[Items listed in a dataset]
━━━━━━━━━━

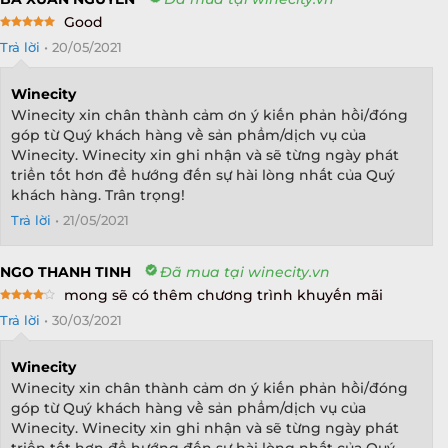
Good
Rated
5
Trả lời
•
20/05/2021
out of 5
Winecity
Winecity xin chân thành cảm ơn ý kiến phản hồi/đóng
góp từ Quý khách hàng về sản phẩm/dịch vụ của
Winecity. Winecity xin ghi nhận và sẽ từng ngày phát
triển tốt hơn để hướng đến sự hài lòng nhất của Quý
khách hàng. Trân trọng!
Trả lời
•
21/05/2021
NGO THANH TINH
Đã mua tại winecity.vn
mong sẽ có thêm chương trình khuyến mãi
Rated
4
Trả lời
•
30/03/2021
out of 5
Winecity
Winecity xin chân thành cảm ơn ý kiến phản hồi/đóng
góp từ Quý khách hàng về sản phẩm/dịch vụ của
Winecity. Winecity xin ghi nhận và sẽ từng ngày phát
triển tốt hơn để hướng đến sự hài lòng nhất của Quý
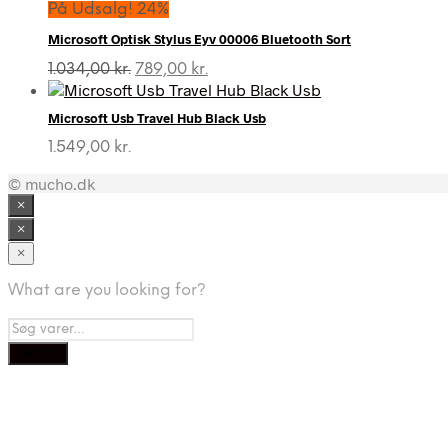
På Udsalg! 24%
Microsoft Optisk Stylus Eyv 00006 Bluetooth Sort
Den
Den
1.034,00
kr.
789,00
kr.
oprindelige
aktuelle
pris
pris
Microsoft Usb Travel Hub Black Usb
var:
er:
1.034,00 kr..
789,00 kr..
1.549,00
kr.
© mucho.dk
×
×
×
What are you looking for?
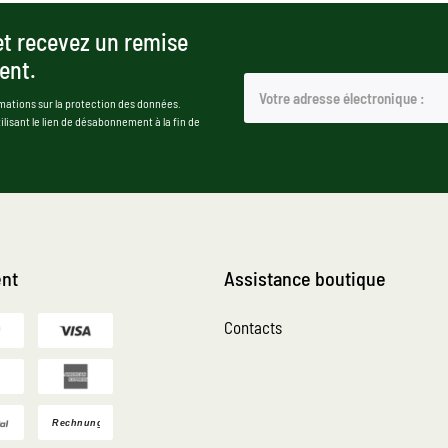
et recevez un remise
ent.
mations sur la protection des données.
isant le lien de désabonnement à la fin de
nt
Assistance boutique
Contacts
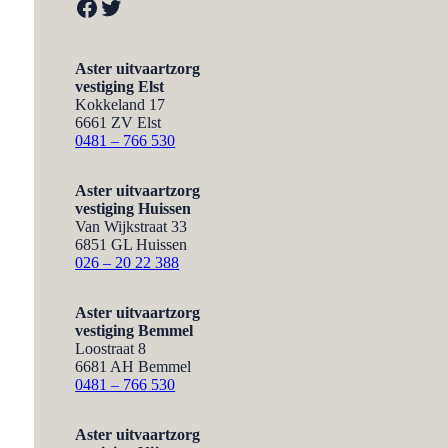
Facebook
Twitter
Aster uitvaartzorg
vestiging Elst
Kokkeland 17
6661 ZV Elst
0481 – 766 530
Aster uitvaartzorg
vestiging Huissen
Van Wijkstraat 33
6851 GL Huissen
026 – 20 22 388
Aster uitvaartzorg
vestiging Bemmel
Loostraat 8
6681 AH Bemmel
0481 – 766 530
Aster uitvaartzorg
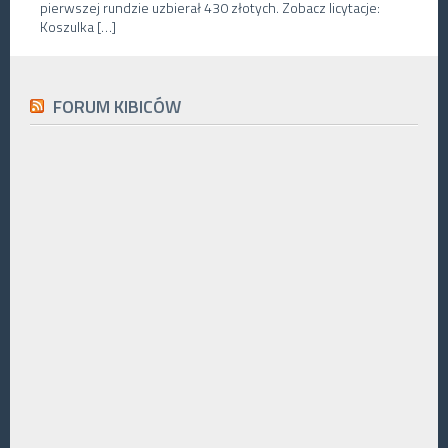
pierwszej rundzie uzbierał 430 złotych. Zobacz licytacje:
Koszulka […]
FORUM KIBICÓW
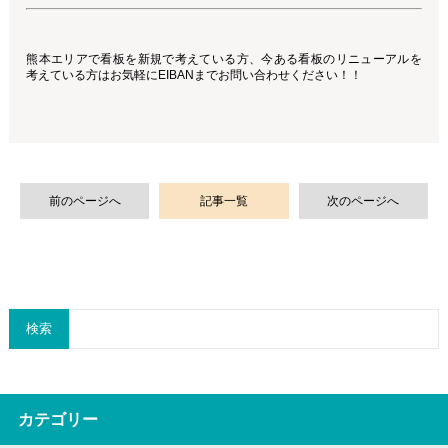
熊本エリアで看板を新規で考えている方、今ある看板のリニューアルを
考えている方はお気軽にEIBANまでお問い合わせください！！
前のページへ
記事一覧
次のページへ
検索
カテゴリー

━━━━━━━━━━

--- Task item ---
Type out all the records verbatim, minus images.

--- Task solution ---
Good
Rated
5
Trả lời
•
20/05/2021
out of 5
Winecity
Winecity xin chân thành cảm ơn ý kiến phản hồi/đóng
góp từ Quý khách hàng về sản phẩm/dịch vụ của
Winecity. Winecity xin ghi nhận và sẽ từng ngày phát
triển tốt hơn để hướng đến sự hài lòng nhất của Quý
khách hàng. Trân trọng!
Trả lời
•
21/05/2021
NGO THANH TINH
Đã mua tại winecity.vn
mong sẽ có thêm chương trình khuyến mãi
Rated
4
Trả lời
•
30/03/2021
out of 5
Winecity
Winecity xin chân thành cảm ơn ý kiến phản hồi/đóng
góp từ Quý khách hàng về sản phẩm/dịch vụ của
Winecity. Winecity xin ghi nhận và sẽ từng ngày phát
triển tốt hơn để hướng đến sự hài lòng nhất của Quý
På Udsalg! 24%
Microsoft Optisk Stylus Eyv 00006 Bluetooth Sort
Den
Den
1.034,00
kr.
789,00
kr.
oprindelige
aktuelle
pris
pris
Microsoft Usb Travel Hub Black Usb
var:
er:
1.034,00 kr..
789,00 kr..
1.549,00
kr.
© mucho.dk
×
×
×
What are you looking for?
et recevez un remise
ent.
mations sur la protection des données.
isant le lien de désabonnement à la fin de
nt
Assistance boutique
Contacts
Facebook
Twitter
Aster uitvaartzorg
vestiging Elst
Kokkeland 17
6661 ZV Elst
0481 – 766 530
Aster uitvaartzorg
vestiging Huissen
Van Wijkstraat 33
6851 GL Huissen
026 – 20 22 388
Aster uitvaartzorg
vestiging Bemmel
Loostraat 8
6681 AH Bemmel
0481 – 766 530
Aster uitvaartzorg
pierwszej rundzie uzbierał 430 złotych. Zobacz licytacje:
Koszulka […]
FORUM KIBICÓW
熊本エリアで看板を新規で考えている方、今ある看板のリニューアルを
考えている方はお気軽にEIBANまでお問い合わせください！！
前のページへ
記事一覧
次のページへ
検索
カテゴリー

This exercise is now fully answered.